The trials also shed some light on the major potential safety issue with progesterone-receptor modulators — their effect on the endometrium. Since progestins protect against estrogen-induced proliferation of endometrium, the question remains whether long-term use of progesterone-receptor modulators might lead to endometrial hyperplasia or carcinoma.
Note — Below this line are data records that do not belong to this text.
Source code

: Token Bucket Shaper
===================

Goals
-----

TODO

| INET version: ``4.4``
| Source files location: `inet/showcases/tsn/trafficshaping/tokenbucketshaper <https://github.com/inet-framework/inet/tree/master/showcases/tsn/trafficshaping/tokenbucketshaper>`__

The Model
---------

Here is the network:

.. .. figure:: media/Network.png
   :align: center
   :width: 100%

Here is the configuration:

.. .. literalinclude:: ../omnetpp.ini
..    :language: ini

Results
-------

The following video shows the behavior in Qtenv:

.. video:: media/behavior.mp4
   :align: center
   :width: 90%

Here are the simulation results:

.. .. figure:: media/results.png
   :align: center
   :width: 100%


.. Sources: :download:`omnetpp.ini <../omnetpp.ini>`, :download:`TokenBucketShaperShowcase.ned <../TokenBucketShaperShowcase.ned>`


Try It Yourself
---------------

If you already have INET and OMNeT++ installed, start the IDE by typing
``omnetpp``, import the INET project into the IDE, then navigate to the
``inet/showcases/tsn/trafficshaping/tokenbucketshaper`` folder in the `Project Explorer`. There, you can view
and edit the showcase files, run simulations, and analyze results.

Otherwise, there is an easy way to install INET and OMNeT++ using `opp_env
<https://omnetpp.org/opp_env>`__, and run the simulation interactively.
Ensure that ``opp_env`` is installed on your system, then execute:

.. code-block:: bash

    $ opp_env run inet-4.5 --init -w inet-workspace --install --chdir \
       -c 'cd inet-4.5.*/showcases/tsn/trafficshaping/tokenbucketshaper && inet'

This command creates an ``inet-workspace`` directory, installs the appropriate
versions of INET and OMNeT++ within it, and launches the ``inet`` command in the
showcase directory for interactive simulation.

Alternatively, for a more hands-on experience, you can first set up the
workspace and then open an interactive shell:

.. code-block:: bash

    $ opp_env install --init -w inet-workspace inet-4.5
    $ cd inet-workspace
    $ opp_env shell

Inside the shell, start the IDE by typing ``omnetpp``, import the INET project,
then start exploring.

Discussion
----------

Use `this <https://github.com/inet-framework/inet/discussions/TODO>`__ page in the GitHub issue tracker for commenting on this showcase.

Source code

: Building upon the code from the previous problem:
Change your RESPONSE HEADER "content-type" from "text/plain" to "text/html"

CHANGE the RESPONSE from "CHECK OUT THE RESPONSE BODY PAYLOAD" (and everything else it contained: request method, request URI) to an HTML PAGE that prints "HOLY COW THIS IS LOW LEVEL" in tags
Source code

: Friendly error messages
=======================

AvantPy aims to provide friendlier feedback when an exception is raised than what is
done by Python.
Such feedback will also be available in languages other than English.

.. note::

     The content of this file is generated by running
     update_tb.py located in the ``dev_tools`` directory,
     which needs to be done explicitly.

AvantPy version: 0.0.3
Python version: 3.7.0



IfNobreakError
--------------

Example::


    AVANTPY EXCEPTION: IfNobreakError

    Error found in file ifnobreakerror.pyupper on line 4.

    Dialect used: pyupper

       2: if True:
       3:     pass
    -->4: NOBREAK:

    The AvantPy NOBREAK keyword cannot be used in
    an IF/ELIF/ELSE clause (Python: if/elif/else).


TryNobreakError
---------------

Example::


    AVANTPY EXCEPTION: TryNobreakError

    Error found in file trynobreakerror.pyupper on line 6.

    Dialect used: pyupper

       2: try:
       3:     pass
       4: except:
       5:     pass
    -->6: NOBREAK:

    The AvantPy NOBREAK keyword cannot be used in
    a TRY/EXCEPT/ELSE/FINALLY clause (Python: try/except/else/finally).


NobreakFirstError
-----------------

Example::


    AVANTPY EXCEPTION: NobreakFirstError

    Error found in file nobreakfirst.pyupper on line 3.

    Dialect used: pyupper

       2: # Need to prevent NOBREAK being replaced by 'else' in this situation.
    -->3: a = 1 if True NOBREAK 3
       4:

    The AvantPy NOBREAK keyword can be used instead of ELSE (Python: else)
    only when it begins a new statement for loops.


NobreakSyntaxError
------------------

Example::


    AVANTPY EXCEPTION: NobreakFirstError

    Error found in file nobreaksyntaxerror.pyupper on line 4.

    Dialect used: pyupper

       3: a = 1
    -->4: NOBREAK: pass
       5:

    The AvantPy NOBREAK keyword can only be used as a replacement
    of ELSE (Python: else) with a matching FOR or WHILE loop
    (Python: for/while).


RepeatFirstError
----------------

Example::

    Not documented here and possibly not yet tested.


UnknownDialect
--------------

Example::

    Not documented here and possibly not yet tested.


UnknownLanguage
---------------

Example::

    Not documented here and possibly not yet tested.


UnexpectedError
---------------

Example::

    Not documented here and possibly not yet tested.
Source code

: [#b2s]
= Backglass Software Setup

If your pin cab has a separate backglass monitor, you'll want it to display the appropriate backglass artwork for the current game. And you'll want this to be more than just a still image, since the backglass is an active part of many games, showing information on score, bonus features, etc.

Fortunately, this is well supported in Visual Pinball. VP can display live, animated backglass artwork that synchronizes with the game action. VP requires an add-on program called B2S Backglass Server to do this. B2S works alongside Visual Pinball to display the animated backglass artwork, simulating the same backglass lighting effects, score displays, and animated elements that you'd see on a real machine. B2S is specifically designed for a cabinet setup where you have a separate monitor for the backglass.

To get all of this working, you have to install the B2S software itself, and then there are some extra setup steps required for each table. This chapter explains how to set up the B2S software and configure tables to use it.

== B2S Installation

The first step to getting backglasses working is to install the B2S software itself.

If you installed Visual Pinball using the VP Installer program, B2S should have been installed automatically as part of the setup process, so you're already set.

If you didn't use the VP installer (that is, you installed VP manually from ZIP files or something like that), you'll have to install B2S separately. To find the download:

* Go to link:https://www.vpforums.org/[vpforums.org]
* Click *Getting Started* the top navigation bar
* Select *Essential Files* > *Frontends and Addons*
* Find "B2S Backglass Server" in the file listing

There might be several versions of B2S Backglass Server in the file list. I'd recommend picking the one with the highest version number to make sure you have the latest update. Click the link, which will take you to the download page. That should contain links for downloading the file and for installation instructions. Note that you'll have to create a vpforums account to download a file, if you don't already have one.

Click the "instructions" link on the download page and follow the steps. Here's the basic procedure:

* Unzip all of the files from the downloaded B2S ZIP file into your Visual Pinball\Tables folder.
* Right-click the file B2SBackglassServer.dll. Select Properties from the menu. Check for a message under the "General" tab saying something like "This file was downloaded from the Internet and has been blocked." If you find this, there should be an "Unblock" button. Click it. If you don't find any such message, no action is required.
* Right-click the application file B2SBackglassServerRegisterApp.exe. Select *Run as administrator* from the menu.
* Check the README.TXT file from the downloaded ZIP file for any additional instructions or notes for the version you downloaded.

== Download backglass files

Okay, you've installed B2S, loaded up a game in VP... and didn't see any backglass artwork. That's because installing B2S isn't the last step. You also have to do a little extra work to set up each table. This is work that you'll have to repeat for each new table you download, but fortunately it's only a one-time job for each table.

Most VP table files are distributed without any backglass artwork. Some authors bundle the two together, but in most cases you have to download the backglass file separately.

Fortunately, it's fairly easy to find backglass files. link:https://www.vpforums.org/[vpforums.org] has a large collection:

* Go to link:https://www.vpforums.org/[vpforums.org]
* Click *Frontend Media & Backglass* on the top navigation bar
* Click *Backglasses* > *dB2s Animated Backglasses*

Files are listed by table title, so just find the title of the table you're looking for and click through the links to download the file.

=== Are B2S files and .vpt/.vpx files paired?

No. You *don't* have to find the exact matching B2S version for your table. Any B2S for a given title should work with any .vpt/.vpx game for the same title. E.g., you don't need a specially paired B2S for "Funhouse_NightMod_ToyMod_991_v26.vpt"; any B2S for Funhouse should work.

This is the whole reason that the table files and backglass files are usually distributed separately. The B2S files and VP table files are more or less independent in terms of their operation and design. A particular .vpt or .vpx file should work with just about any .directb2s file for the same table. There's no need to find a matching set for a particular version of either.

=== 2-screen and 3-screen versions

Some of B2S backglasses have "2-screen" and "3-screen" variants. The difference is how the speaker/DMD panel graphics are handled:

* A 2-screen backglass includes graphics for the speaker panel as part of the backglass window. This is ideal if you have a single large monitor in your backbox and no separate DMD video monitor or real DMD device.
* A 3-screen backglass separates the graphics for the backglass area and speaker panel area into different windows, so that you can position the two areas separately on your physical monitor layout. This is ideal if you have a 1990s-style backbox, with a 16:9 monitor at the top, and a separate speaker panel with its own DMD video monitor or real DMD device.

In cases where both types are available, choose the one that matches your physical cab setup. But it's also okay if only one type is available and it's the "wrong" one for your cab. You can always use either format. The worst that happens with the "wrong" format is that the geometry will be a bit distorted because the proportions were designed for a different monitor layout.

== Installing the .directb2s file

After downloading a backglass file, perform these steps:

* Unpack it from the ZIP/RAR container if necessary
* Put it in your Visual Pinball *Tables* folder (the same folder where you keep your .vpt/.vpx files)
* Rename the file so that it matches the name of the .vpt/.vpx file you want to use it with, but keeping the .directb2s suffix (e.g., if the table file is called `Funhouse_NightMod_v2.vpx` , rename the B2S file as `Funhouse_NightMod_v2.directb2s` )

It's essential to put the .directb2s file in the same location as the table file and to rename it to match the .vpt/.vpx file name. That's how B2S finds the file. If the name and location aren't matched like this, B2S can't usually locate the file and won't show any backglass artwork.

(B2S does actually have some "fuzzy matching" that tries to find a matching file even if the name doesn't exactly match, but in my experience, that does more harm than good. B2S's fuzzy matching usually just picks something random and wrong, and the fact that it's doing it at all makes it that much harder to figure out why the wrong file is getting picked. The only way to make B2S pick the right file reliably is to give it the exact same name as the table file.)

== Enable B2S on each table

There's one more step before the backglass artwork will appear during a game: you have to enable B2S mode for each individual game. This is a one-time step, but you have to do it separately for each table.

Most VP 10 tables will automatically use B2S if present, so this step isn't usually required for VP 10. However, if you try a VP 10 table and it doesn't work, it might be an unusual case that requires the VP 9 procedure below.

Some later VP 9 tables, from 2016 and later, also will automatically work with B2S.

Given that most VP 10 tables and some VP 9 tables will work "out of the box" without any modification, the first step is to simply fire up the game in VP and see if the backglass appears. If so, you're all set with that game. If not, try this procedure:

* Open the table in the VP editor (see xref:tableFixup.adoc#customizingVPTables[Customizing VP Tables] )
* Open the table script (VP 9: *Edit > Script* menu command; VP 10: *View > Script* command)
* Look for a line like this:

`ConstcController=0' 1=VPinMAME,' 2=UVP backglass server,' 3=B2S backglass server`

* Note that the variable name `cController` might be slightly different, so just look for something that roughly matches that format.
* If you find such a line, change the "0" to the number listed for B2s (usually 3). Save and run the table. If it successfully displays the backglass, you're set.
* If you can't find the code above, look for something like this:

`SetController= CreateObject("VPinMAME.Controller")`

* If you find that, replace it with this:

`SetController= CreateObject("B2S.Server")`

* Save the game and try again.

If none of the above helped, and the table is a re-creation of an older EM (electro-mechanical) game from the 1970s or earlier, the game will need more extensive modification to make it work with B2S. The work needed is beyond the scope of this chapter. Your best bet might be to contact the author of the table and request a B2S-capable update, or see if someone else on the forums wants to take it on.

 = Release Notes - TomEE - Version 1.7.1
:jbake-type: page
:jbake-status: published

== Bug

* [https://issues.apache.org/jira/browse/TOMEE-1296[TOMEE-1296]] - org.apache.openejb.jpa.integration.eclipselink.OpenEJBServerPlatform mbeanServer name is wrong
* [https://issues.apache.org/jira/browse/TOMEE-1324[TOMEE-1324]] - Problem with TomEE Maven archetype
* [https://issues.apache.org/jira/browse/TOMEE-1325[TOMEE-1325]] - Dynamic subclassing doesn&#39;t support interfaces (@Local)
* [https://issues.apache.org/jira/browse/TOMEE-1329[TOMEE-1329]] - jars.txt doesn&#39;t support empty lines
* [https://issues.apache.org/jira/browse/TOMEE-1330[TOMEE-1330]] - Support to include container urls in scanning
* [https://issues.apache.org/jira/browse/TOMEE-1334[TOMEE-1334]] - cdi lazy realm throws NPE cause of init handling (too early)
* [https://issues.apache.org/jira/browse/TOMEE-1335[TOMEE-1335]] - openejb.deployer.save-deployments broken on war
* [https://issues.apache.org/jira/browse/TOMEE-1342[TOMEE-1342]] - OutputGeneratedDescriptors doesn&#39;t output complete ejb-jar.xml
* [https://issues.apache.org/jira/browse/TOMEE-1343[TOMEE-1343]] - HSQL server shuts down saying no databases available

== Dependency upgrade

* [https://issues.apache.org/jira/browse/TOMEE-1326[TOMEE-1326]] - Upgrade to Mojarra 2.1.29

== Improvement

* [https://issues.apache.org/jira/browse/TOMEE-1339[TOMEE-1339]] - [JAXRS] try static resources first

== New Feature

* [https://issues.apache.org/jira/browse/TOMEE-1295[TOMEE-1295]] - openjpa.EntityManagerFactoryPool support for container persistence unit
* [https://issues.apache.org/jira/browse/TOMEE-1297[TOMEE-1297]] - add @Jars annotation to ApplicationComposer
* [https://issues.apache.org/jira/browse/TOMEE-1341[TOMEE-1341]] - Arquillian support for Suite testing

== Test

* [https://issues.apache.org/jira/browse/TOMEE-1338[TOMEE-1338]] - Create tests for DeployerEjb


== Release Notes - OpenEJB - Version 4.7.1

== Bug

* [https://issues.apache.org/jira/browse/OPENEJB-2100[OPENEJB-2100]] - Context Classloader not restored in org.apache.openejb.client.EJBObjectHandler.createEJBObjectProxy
Therapy with progesterone-receptor modulators causes a unique nonphysiologic pattern of endometrial changes with glandular dilatation and dyssynchronous changes between the glands and stroma, which have some hallmarks of malignant change but which, on intensive study, appear to be benign.11

In approximately 60% of the women in these trials who were treated with ulipristal acetate, endometrial biopsy samples showed changes typically associated with progesterone-receptor modulators after 3 months of therapy, but these changes resolved after a 6-month drug-free period.8 If longer-term studies confirm a carryover effect of progesterone-receptor modulators on reduction of uterine volume, as well as resolution of endometrial changes, women with symptomatic fibroids may have the option of a unique intermittent therapy that maximizes efficacy while minimizing safety concerns.

Several limitations of the current studies, in addition to the short duration of treatment, should be noted. Few black women were included, yet black women have a greater risk of fibroids, a more severe phenotype, and an earlier age of onset than do white women.2 This lack of diversity is unfortunately common in clinical trials of treatments for fibroids.12 Participants in these trials also tended to be thinner than the general population of women with fibroids, and their uteri were only moderately enlarged as compared with the uteri in women in other trials of innovative fibroid therapies.13,14 Women were not screened for ovulatory function, and thus leiomyomas may not be the sole explanation for bleeding in the women.

Studies of progesterone-receptor modulators as treatment for fibroids date back almost two decades. Since that time, innovations in interventional therapies have provided effective, minimally invasive alternatives to hysterectomy. Unfortunately, the rate of hysterectomy continues to be high,15 and there remains substantial need for effective medical therapy.2 The present studies represent an important step in that direction.